*Your objective*
Only the stretch of the listing below that runs from the line with "M417,1080l56,2 -1,36 -56,-2z" through the line with "M556,1144l36,1" is to be printed, exactly and with both ends.
=== Begin Enclosure ===
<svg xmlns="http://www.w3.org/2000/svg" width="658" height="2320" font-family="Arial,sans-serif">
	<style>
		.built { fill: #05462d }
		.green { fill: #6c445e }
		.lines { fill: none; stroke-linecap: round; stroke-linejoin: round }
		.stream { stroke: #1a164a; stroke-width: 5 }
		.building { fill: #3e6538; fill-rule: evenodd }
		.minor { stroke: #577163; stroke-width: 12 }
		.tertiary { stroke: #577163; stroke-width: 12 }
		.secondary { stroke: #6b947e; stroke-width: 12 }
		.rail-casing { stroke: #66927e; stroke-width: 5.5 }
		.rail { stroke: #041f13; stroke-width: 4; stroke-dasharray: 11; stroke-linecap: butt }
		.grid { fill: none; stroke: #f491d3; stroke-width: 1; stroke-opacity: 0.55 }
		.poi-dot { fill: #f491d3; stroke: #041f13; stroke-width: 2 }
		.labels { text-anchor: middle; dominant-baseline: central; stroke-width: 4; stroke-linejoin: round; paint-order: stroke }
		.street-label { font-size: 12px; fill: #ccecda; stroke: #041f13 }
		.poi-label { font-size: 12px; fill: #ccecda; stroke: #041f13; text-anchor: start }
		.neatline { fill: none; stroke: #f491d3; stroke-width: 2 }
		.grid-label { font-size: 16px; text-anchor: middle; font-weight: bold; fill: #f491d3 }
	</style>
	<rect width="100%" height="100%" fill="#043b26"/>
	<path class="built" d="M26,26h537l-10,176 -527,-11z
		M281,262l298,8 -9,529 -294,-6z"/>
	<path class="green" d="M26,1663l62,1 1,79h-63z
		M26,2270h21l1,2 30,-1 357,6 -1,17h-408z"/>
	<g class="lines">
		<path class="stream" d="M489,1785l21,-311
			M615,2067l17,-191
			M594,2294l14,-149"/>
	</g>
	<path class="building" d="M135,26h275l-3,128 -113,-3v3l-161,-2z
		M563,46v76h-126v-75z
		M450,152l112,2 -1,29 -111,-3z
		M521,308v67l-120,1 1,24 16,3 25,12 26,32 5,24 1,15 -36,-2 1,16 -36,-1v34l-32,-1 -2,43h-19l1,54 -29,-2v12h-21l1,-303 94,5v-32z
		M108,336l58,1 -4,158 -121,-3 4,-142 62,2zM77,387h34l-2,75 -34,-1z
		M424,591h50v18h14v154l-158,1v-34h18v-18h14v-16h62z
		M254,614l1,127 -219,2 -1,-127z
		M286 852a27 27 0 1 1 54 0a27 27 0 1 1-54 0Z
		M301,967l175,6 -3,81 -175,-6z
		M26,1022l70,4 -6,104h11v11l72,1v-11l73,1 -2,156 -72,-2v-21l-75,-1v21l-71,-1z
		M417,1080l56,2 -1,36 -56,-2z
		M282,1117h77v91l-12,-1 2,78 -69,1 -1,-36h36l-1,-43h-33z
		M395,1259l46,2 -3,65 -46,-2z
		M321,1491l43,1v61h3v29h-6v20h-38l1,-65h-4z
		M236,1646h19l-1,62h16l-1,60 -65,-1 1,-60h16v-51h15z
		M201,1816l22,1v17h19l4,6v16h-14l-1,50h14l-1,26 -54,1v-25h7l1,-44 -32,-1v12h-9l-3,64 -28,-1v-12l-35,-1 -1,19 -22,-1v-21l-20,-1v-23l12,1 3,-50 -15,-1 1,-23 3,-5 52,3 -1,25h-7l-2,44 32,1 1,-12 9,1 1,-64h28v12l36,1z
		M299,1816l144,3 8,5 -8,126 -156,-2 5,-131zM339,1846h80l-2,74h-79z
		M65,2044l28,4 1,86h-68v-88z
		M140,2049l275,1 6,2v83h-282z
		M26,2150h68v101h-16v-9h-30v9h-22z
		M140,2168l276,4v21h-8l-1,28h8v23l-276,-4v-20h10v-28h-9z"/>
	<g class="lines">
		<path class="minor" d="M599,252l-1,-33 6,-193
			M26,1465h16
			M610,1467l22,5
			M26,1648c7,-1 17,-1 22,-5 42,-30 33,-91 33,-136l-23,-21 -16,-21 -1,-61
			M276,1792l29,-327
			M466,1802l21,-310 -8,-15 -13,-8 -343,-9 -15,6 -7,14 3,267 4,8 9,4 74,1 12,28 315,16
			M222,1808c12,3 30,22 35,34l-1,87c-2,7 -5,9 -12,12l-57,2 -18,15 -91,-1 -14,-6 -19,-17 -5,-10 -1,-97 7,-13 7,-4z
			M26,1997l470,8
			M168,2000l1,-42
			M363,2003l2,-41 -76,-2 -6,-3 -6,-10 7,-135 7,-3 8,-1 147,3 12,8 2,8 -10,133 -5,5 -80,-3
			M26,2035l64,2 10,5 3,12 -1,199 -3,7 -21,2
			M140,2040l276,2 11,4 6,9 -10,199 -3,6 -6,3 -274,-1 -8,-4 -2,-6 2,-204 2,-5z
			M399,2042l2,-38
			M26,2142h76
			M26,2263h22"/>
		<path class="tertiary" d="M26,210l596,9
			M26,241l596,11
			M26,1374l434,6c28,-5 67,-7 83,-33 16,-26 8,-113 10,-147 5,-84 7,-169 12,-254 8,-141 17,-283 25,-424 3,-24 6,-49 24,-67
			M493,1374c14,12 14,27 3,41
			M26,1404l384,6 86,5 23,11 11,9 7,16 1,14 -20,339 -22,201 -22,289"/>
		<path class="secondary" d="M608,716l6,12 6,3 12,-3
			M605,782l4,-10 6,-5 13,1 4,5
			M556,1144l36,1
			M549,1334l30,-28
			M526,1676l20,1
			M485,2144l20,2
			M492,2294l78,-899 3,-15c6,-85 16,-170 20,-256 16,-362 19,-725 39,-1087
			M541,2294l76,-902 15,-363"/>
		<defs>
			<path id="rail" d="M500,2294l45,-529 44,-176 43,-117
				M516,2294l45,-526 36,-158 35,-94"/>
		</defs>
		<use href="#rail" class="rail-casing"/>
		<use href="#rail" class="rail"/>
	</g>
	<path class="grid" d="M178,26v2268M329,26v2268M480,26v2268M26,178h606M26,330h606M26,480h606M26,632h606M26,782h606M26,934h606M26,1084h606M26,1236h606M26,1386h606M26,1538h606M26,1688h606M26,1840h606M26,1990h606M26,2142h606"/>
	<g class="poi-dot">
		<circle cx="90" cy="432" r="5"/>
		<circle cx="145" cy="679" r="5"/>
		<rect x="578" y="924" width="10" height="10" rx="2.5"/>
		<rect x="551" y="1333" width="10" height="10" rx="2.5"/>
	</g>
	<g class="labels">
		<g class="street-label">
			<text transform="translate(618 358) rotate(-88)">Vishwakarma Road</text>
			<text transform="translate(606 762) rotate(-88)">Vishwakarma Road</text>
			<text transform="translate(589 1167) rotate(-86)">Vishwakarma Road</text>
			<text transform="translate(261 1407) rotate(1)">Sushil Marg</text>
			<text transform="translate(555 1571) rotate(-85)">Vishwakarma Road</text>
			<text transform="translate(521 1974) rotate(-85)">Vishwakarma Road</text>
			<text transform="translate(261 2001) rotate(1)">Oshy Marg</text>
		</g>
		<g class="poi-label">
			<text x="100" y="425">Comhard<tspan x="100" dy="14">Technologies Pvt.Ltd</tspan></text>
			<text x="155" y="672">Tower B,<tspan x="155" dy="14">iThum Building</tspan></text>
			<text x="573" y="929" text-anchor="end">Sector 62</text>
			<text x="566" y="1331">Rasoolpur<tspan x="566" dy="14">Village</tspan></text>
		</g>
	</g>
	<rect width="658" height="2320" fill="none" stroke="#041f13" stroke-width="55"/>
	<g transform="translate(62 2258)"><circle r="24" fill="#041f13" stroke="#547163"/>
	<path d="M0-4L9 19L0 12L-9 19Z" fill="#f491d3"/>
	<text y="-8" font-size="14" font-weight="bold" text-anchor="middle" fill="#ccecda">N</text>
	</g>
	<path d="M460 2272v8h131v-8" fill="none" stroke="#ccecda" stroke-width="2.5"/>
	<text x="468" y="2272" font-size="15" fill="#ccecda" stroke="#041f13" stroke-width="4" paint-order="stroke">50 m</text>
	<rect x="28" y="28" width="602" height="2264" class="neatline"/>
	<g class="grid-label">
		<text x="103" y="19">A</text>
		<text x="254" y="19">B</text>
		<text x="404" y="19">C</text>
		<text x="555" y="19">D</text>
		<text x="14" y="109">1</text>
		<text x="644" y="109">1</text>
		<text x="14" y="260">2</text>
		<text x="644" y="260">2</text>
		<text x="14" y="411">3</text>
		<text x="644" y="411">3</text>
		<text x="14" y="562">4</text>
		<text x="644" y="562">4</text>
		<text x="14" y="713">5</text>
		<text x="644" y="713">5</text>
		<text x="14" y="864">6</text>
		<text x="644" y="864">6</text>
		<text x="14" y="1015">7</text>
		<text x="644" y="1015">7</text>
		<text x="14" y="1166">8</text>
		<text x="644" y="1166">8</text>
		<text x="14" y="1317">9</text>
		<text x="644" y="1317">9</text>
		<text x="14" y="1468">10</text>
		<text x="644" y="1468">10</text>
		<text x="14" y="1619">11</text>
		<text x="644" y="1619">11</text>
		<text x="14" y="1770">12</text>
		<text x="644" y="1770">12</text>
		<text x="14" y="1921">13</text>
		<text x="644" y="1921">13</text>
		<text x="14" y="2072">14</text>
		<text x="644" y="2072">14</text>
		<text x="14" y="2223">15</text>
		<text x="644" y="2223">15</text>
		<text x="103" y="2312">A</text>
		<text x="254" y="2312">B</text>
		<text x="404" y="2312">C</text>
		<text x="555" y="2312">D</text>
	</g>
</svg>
=== End Enclosure ===
*Answer area*
		M417,1080l56,2 -1,36 -56,-2z
		M282,1117h77v91l-12,-1 2,78 -69,1 -1,-36h36l-1,-43h-33z
		M395,1259l46,2 -3,65 -46,-2z
		M321,1491l43,1v61h3v29h-6v20h-38l1,-65h-4z
		M236,1646h19l-1,62h16l-1,60 -65,-1 1,-60h16v-51h15z
		M201,1816l22,1v17h19l4,6v16h-14l-1,50h14l-1,26 -54,1v-25h7l1,-44 -32,-1v12h-9l-3,64 -28,-1v-12l-35,-1 -1,19 -22,-1v-21l-20,-1v-23l12,1 3,-50 -15,-1 1,-23 3,-5 52,3 -1,25h-7l-2,44 32,1 1,-12 9,1 1,-64h28v12l36,1z
		M299,1816l144,3 8,5 -8,126 -156,-2 5,-131zM339,1846h80l-2,74h-79z
		M65,2044l28,4 1,86h-68v-88z
		M140,2049l275,1 6,2v83h-282z
		M26,2150h68v101h-16v-9h-30v9h-22z
		M140,2168l276,4v21h-8l-1,28h8v23l-276,-4v-20h10v-28h-9z"/>
	<g class="lines">
		<path class="minor" d="M599,252l-1,-33 6,-193
			M26,1465h16
			M610,1467l22,5
			M26,1648c7,-1 17,-1 22,-5 42,-30 33,-91 33,-136l-23,-21 -16,-21 -1,-61
			M276,1792l29,-327
			M466,1802l21,-310 -8,-15 -13,-8 -343,-9 -15,6 -7,14 3,267 4,8 9,4 74,1 12,28 315,16
			M222,1808c12,3 30,22 35,34l-1,87c-2,7 -5,9 -12,12l-57,2 -18,15 -91,-1 -14,-6 -19,-17 -5,-10 -1,-97 7,-13 7,-4z
			M26,1997l470,8
			M168,2000l1,-42
			M363,2003l2,-41 -76,-2 -6,-3 -6,-10 7,-135 7,-3 8,-1 147,3 12,8 2,8 -10,133 -5,5 -80,-3
			M26,2035l64,2 10,5 3,12 -1,199 -3,7 -21,2
			M140,2040l276,2 11,4 6,9 -10,199 -3,6 -6,3 -274,-1 -8,-4 -2,-6 2,-204 2,-5z
			M399,2042l2,-38
			M26,2142h76
			M26,2263h22"/>
		<path class="tertiary" d="M26,210l596,9
			M26,241l596,11
			M26,1374l434,6c28,-5 67,-7 83,-33 16,-26 8,-113 10,-147 5,-84 7,-169 12,-254 8,-141 17,-283 25,-424 3,-24 6,-49 24,-67
			M493,1374c14,12 14,27 3,41
			M26,1404l384,6 86,5 23,11 11,9 7,16 1,14 -20,339 -22,201 -22,289"/>
		<path class="secondary" d="M608,716l6,12 6,3 12,-3
			M605,782l4,-10 6,-5 13,1 4,5
			M556,1144l36,1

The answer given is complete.